Historically, rigor in science has been based solely on the amount of discrete

knowledge a student had to have to pass a given course or grade level. Inquiry has

been included in state standards, but has always remained as separate standards and

tended to be tested separately. Additionally, inquiry came to be seen as solely

pedagogical rather than the scientific habits of mind that were intended by the

authors of the NSES and the Benchmarks for Science Literacy (Benchmarks). Let’s

be clear, both of these efforts pushed for the integration of inquiry with content.

However, virtually no state required the integration in their standards nor on their

assessment. For many years state science education standards have focused more on

discrete facts, such as the names and order of the planets, phases of mitosis, and

only the calculations involved with Newton’s Laws and stoichiometry as opposed to

using any of these facts to understand bigger concepts such as the Earth–Sun–Moon

system, survival of an organism, force and motion, and the law of conservation of

matter.

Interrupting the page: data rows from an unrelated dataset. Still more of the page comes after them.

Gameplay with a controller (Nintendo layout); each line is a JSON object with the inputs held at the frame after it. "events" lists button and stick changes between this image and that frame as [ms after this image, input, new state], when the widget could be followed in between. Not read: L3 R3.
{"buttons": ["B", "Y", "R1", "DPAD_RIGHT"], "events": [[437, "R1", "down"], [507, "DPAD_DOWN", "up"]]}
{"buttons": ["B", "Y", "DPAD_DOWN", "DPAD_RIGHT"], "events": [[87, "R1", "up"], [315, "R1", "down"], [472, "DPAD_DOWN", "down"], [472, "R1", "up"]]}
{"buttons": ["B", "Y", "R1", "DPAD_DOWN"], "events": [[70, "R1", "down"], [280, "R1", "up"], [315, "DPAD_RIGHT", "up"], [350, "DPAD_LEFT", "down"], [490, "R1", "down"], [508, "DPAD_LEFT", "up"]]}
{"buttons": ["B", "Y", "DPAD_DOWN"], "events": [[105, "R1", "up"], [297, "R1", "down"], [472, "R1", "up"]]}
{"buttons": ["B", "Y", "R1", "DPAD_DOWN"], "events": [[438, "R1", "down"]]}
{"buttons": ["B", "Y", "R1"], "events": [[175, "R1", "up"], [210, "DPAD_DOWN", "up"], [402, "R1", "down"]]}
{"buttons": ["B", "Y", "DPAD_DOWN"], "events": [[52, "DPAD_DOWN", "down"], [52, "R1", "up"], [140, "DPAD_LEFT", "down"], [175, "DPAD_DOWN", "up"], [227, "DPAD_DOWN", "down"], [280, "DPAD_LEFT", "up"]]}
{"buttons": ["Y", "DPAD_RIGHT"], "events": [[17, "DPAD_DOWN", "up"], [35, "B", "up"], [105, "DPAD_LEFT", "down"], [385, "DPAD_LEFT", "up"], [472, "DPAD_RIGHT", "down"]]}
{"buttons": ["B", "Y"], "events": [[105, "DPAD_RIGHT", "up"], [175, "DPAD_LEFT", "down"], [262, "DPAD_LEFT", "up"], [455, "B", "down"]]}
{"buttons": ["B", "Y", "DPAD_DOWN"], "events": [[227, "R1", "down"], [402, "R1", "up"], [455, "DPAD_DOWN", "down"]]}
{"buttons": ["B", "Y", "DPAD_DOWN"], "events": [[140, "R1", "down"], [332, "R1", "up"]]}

Many gifted teachers have helped their students move past simply learning

the facts by focusing on application. The vision of the Framework and the NGSS is

to use scientific and engineering practices as a means for students to show evidence

they are able to apply knowledge. To be clear, students’ ability to show a deeper

level of understanding of content is critical. Those who follow science education

research also recognize the importance of this vision to integrate practice with

content (Carey, 1985; Corcoran, Mosher, & Rogat, 2009; Duschl, 2008; Hofstein &

Lunetta, 2004; Kuhn, 1993; Metz, 1995; NRC, 1999, 2002, 2006, 2007; Schmidt,

Wang, & McKnight, 2005; Schwarz & White, 2005). It is through this integration

that students are able to show their mastery of content, but also an understanding of

the accumulation of scientific knowledge. In using the practices, students are able to

use their grasp of scientific knowledge in new and unique situations. In previous

considerations of rigor, it was enough for students to ‘‘know’’ content and many

state standards used this or other verbs from Bloom’s taxonomy. In some cases, the

verb understand is used. The NGSS use the scientific and engineering practices as

verbs. Take the following example from the 1998 California State Standards, High

School Chemistry 8.b: Students know how reaction rates depend on such factors as

concentration, temperature, and pressure. To be successful with this standard,

students need to know that for most reactions increasing any of those factors will

increase the rate of the reaction. This is clearly not true in all cases, but it is a simple

perspective of this standard. Consider a PE from the NGSS dealing with the same

content, HS-PS1-5: Apply scientific principles and evidence to provide an

explanation about the effects of changing the temperature or concentration of the

reacting particles on the rate at which a reaction occurs. While students will still

need to know the general rules regarding these factors, they now have to provide

evidence that support those rules. Another example can be found by comparing a

California high school Earth Science standard to an NGSS middle school standard.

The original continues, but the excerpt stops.